Alors que les missions de l'ONU ne peuvent exister sans l'accord du pays hôte, la résolution adoptée jeudi par le Conseil "décide d'étendre le mandat de la Manui pour une ultime période de 19 mois jusqu'au 31 décembre 2025", date après laquelle la mission "cessera son travail et ses opérations".

"Nous reconnaissons tous que l'Irak a changé radicalement ces dernières années, et il était nécessaire de réaligner la Manui, en accord avec notre engagement pour encourager un Irak sûr, stable et souverain", a commenté Robert Wood, ambassadeur adjoint des Etats-Unis qui ont rédigé cette résolution.

"Nous, membres du Conseil, continuerons de surveiller les progrès accomplis", a-t-il ajouté, alors que les Etats-Unis s'étaient dans un premier temps montrés plus évasifs sur la demande de Bagdad.

"Nous sommes convaincus qu'en 20 ans depuis sa mise en place, la Manui a totalement accompli son potentiel de soutien à la restauration de l'Etat irakien et que le peuple irakien est aujourd'hui prêt à assumer la responsabilité totale de l'avenir politique du pays", a de son côté insisté l'ambassadrice russe adjointe Anna Evstigneeva, s'opposant à "toute ingérence dans les affaires intérieures du pays".

La mission avait été créée en 2003 après l'intervention militaire américano-britannique et la chute de Saddam Hussein.

Son mandat, renforcé en 2007, et renouvelé chaque année, incluait le soutien au gouvernement pour un dialogue politique inclusif et la réconciliation nationale, l'organisation des élections ou la réforme du secteur de la sécurité.

"Nouvelle phase"

Lors du précédent renouvellement du mandat en mai 2023, le Conseil avait demandé au secrétaire général de lancer un examen stratégique de la mission, confié au diplomate allemand Volker Perthes.

Ce dernier avait en mars estimé que "dans sa forme actuelle", la Manui, qui comptait fin 2023 plus de 700 personnes, semblait "trop importante".

Il avait ainsi appelé à transférer ses tâches aux autorités nationales compétentes et à d'autres entités de l'ONU sur place "de manière responsable, ordonnée, graduelle", évoquant une période de deux ans.

Mais cette transition sera donc plus courte.

Pendant cette période d'ici fin 2025, la mission devra être "rationalisée", a décidé le Conseil.
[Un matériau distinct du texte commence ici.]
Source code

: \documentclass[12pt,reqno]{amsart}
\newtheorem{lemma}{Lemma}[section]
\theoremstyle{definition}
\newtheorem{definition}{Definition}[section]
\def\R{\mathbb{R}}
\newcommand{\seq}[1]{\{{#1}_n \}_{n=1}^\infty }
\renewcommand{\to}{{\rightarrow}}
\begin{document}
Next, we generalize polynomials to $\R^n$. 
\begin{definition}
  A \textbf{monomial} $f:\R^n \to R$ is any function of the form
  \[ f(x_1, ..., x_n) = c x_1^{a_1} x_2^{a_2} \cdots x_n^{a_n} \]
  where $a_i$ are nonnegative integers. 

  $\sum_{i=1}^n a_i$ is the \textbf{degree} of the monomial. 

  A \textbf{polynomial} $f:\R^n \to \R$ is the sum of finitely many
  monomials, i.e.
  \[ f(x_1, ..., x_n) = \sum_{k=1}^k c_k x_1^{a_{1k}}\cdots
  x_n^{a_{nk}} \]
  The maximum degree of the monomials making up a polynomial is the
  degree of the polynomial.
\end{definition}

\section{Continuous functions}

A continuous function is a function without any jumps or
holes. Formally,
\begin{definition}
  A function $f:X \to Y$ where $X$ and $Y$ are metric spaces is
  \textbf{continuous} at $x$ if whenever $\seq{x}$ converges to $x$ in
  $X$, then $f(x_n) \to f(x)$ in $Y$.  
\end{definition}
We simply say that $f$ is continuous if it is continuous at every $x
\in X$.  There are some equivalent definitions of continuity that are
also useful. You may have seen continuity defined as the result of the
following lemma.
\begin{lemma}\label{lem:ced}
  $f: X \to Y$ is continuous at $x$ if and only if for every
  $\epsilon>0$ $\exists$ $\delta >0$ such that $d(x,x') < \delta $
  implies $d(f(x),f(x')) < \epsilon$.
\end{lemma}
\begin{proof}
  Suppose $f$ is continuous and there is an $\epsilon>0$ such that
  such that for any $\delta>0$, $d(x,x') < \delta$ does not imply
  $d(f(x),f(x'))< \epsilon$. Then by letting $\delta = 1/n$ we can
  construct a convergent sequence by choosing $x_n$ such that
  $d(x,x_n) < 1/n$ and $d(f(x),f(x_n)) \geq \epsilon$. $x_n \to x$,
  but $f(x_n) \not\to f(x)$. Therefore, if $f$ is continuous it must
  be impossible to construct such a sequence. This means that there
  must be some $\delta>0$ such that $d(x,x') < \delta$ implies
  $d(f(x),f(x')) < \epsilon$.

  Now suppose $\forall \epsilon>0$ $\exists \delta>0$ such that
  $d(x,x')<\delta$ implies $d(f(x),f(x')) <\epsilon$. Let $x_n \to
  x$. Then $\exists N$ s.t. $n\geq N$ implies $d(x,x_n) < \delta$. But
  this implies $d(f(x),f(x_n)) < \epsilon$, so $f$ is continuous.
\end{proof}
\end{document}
Elle pourra malgré tout continuer ses tâches en matière de conseil et d'assistance technique pour la préparation des élections, la facilitation du travail humanitaire, la protection des droits humains et la résolution des différends entre l'Irak et le Koweït (disparition de citoyens koweïtiens et d'archives nationales après l'invasion du Koweït en 1990).

"Cela fait partie des efforts du Premier ministre al-Soudani de montrer que l'Irak, en tant que pays, entre dans une nouvelle phase qui, il espère, peut être basée sur la souveraineté", a commenté Renad Mansour, analyste au cercle de réflexion Chatham House, soulignant que cela ne veut pas dire que l'ONU, via ses agences et programmes, quittera le pays.

L'Irak n'est pas le seul pays à vouloir mettre dehors les missions politiques ou de maintien de la paix de l'ONU, qui font face à des critiques grandissantes particulièrement en Afrique.

Sous pression de la junte, les Nations unies ont notamment dû ainsi retirer dans la précipitation leurs milliers de Casques bleus du Mali en 2023.

La mission politique au Soudan, qui n'était plus la bienvenue, a également été fermée, et la Somalie vient de réclamer en mai le départ de la mission d'assistance de l'ONU avant la fin de l'année.